Harley made his Scottish great Highland bagpipe debut in 1964 and over the next five years released four albums for Atlantic records and recorded as a sideman during that period and into the seventies with Herbie Mann, Sonny Stitt, and Sonny Rollins. He would later record with Laurie Anderson on “Big Science” in 1982, The Roots album “Do You Want More?!!!??!” in 1995 as a result of an appearance on the Arsenio Hall show.
Rufus often wore Scottish garb including kilt and a Viking style horned helmet. After watching him on television, a Scottish family gave him his MacLeod tartan, which he wore for the rest of his life.
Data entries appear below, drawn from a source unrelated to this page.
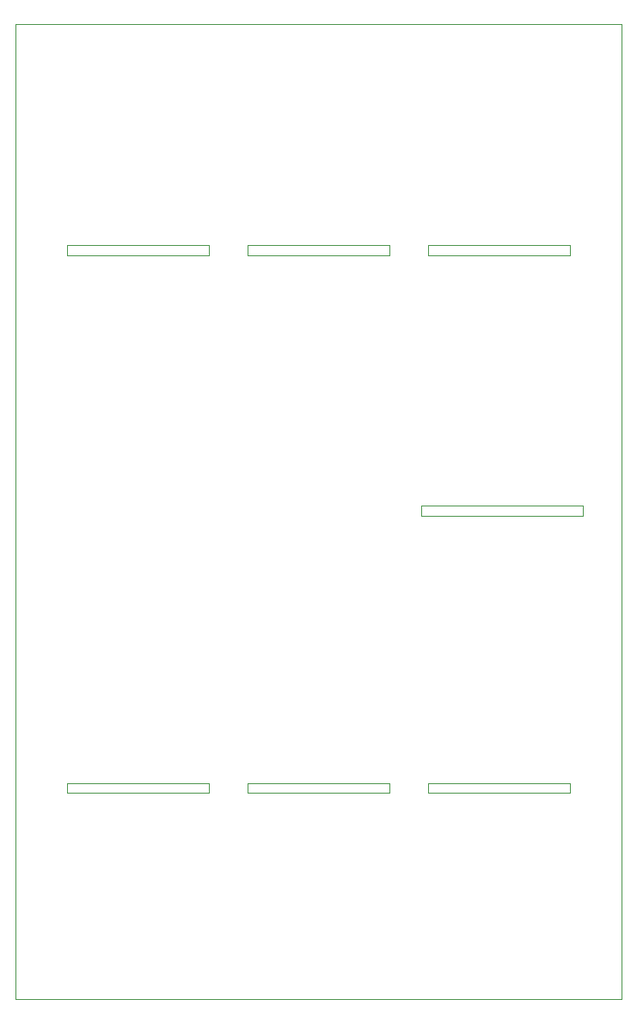
<source format=gbr>
%TF.GenerationSoftware,KiCad,Pcbnew,5.1.10-88a1d61d58~90~ubuntu20.04.1*%
%TF.CreationDate,2022-08-18T12:34:06+02:00*%
%TF.ProjectId,OptoIsolation,4f70746f-4973-46f6-9c61-74696f6e2e6b,rev?*%
%TF.SameCoordinates,PX4d83c00PY8eeaea0*%
%TF.FileFunction,Profile,NP*%
%FSLAX46Y46*%
G04 Gerber Fmt 4.6, Leading zero omitted, Abs format (unit mm)*
G04 Created by KiCad (PCBNEW 5.1.10-88a1d61d58~90~ubuntu20.04.1) date 2022-08-18 12:34:06*
%MOMM*%
%LPD*%
G01*
G04 APERTURE LIST*
%TA.AperFunction,Profile*%
%ADD10C,0.100000*%
%TD*%
%TA.AperFunction,Profile*%
%ADD11C,0.050000*%
%TD*%
G04 APERTURE END LIST*
D10*
X55880000Y47625000D02*
X40005000Y47625000D01*
X40005000Y47625000D02*
X40005000Y48625000D01*
X55880000Y48625000D02*
X55880000Y47625000D01*
X40005000Y48625000D02*
X55880000Y48625000D01*
X40640000Y73295000D02*
X40640000Y74295000D01*
X54610000Y74295000D02*
X54610000Y73295000D01*
X22860000Y74295000D02*
X36830000Y74295000D01*
X36830000Y74295000D02*
X36830000Y73295000D01*
X54610000Y73295000D02*
X40640000Y73295000D01*
X5080000Y73295000D02*
X5080000Y74295000D01*
X36830000Y73295000D02*
X22860000Y73295000D01*
X5080000Y74295000D02*
X19050000Y74295000D01*
X19050000Y74295000D02*
X19050000Y73295000D01*
X19050000Y73295000D02*
X5080000Y73295000D01*
X40640000Y74295000D02*
X54610000Y74295000D01*
X22860000Y73295000D02*
X22860000Y74295000D01*
X22860000Y20320000D02*
X22860000Y21320000D01*
X36830000Y20320000D02*
X22860000Y20320000D01*
X22860000Y21320000D02*
X36830000Y21320000D01*
X36830000Y21320000D02*
X36830000Y20320000D01*
X40640000Y20320000D02*
X40640000Y21320000D01*
X54610000Y20320000D02*
X40640000Y20320000D01*
X40640000Y21320000D02*
X54610000Y21320000D01*
X54610000Y21320000D02*
X54610000Y20320000D01*
X19050000Y21320000D02*
X19050000Y20320000D01*
X5080000Y21320000D02*
X19050000Y21320000D01*
X5080000Y20320000D02*
X5080000Y21320000D01*
X19050000Y20320000D02*
X5080000Y20320000D01*
D11*
X59690000Y0D02*
X0Y0D01*
X59690000Y96012000D02*
X59690000Y0D01*
X0Y96012000D02*
X59690000Y96012000D01*
X0Y0D02*
X0Y96012000D01*
M02*

</source>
His bagpipe technique was unorthodox in that he placed the drones over his right shoulder instead of his left and favored a B-flat minor key.
Residing in the Germantown neighborhood of Philadelphia, when not working as a maintenance worker for the housing authority, Rufus gave presentations in area public schools, toured around the world, appeared on television shows like “What’s My Line” and “To Tell The Truth”, and had small roles in films “You’re A Big Boy Now” and “Eddie and the Cruisers”. In addition to bagpipes when recording, he would play tenor saxophone, electric soprano saxophone and flute.
Rufus Harley passed away at Philadelphia’s Albert Einstein Medical Center on July 31, 2006 of prostate cancer. In memoriam a documentary titled “Pipes of Peace” gives an intimate profile and a posthumous retrospective “Courage – The Atlantic Recordings containing all four albums was released in a limited edition.